═════ EXTRACT
XIV - is very easy to mange, and have very good GUI. His performance is usually very good. But he is not as mature as the other.
Johannes
Johannes S. • Which storage soltion is the best for SBM? This depends on the requirement of the customer!
1. How big is your storage volume (now and in the next 3 years)
2. What kind of Servers/Devices should be connected
3. What is the main purpose for the SAN infrastructure?
4. Where are the painpoints of the actual infrastructure?
5. Which critical applications are being used?
6. Recovery/backup concept implemented?
7. TCO/ROI analysis - Main focus of saving money or saving downtime (How many hours without storage connection can the ?
8. SAN means: iSCSI, or FC or FCoE? What about virtualization?
9. Available Budget
After answering all these questions, you will find the right vendor for you. NetApp is always nice, but they are not the TRUE SAN vendor (even if they say so). It's more EMC/Dell or HP or IBM which offer true SAN systems and functionality.
Price matters always but also how many costs can you save in the next 3 years (planned and unplanned downtime, administration costs, etc.)
Costs are hig
Marc
Marc P. • The easy resopnse would be to recite the Gartner magic Quadrant, but then you might be missing a couple really interesting Vendors.
The key for me in the question is SMB SAN. In the past I've found many SMB's have the same problem $$ dollars vs functionality.
Many of the Teir 1 vendors trade off functionality for entry price point and scale badly. Based on my research, I stand behind solutions that scale well and reduce total cost of growing (which is where a growing SMB needing a SAN should look right?)
Compellent is still the best at this with a single controller for the whole solutions up to the Peta Byte, but they may outprice themselves for SMB, we'll see what Dell does with them. Equallogic also scales well, and has good story to tell. If you buy the NetApp story, you must see DotHill who actually OEM's many of the leading SANS, and has recently come to market under its own brand. You can pick them up much cheaper than NetApp, IBM, HP of similar specs. DotHill also has a good solid unified Storage software they bought from Cloverleaf, (which was developed for the Isreali Military to be bullet proof). Its now called AssuredUVS now by the way
Now for SMB specifically, I would recommend Scale Computing a company that specializes in SMB SAN's built on IBM Hardware and using the solid IBM GPFS as the foundation they built on. Scale Computing has all the enterprise features all included, only comes in a clustered configurations (thumbs up) , all starting at $7,500 MSRP for 3TB raw.
There is no one size fits all solution. Make your criteria and dial in the right fit.
Here are the links if you like for reference:
http://www.scalecomputing.com/http://www.compellent.com/http://www.equallogic.com/http://www.dothill.com/
Tom Valbak
Tom Valbak A. • Many good points in this discussion and NetApp surely has som prime features.
However I believe that also HDS AMS2000 series would be a solution to investigate... HDS has some top-of-the-line enterprise features and always does extremely well on performance comparisons with other brands.
══════════
═════ DATASET EXTRACT
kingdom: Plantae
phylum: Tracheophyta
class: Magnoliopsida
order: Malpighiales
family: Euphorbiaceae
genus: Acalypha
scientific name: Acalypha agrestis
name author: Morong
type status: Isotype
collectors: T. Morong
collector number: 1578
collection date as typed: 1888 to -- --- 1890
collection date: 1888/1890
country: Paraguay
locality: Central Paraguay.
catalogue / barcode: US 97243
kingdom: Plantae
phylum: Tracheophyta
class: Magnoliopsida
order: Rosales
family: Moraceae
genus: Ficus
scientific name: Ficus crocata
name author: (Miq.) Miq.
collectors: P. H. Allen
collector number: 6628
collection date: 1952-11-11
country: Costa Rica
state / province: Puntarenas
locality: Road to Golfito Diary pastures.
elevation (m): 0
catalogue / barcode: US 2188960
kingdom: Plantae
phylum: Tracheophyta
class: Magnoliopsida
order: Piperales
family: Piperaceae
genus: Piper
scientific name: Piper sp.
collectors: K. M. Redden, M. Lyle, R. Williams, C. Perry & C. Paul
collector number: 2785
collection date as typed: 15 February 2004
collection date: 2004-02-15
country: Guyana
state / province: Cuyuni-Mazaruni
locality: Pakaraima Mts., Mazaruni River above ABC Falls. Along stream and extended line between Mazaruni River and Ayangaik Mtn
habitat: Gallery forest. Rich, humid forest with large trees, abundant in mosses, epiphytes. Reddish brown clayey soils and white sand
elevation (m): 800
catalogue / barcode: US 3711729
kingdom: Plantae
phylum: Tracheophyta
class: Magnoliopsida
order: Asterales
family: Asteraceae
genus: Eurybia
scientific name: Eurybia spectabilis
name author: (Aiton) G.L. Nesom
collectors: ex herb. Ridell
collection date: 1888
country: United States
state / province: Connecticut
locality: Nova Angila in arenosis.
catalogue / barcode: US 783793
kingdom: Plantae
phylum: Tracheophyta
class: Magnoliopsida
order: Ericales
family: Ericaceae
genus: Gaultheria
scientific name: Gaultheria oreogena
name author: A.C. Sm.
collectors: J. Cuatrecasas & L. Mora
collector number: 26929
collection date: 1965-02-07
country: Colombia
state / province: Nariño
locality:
══════════
Transcribe everything in the storage discussion from "1. How big is" down to "Recovery/backup concept implemented?".

1. How big is your storage volume (now and in the next 3 years)
2. What kind of Servers/Devices should be connected
3. What is the main purpose for the SAN infrastructure?
4. Where are the painpoints of the actual infrastructure?
5. Which critical applications are being used?
6. Recovery/backup concept implemented?